### Work item
Identify all lines in the data containing the string "Peel". Copy them out.

### Extracted information
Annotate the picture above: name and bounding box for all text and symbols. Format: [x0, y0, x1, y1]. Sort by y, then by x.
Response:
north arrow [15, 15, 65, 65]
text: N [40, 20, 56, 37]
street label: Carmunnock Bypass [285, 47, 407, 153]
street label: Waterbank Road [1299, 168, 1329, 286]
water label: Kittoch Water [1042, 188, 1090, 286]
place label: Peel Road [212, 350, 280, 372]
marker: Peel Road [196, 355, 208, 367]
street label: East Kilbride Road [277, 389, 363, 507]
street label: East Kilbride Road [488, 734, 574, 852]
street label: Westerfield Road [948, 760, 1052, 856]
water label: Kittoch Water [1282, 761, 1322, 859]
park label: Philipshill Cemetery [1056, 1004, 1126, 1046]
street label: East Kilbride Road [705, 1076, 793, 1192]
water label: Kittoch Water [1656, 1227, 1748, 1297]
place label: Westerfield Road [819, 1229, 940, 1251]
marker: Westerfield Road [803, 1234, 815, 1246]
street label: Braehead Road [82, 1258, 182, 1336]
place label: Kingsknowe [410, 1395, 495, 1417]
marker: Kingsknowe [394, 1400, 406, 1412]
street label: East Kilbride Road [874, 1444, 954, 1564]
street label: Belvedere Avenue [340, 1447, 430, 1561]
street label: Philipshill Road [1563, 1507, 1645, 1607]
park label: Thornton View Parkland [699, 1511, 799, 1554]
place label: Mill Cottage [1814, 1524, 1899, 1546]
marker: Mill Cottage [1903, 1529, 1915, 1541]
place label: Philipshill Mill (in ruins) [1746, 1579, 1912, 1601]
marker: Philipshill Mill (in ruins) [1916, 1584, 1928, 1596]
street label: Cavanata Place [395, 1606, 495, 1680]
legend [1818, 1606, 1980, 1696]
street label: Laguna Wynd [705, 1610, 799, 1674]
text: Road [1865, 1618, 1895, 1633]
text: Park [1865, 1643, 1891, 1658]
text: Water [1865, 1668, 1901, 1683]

### Answer area
place label: Peel Road [212, 350, 280, 372]
marker: Peel Road [196, 355, 208, 367]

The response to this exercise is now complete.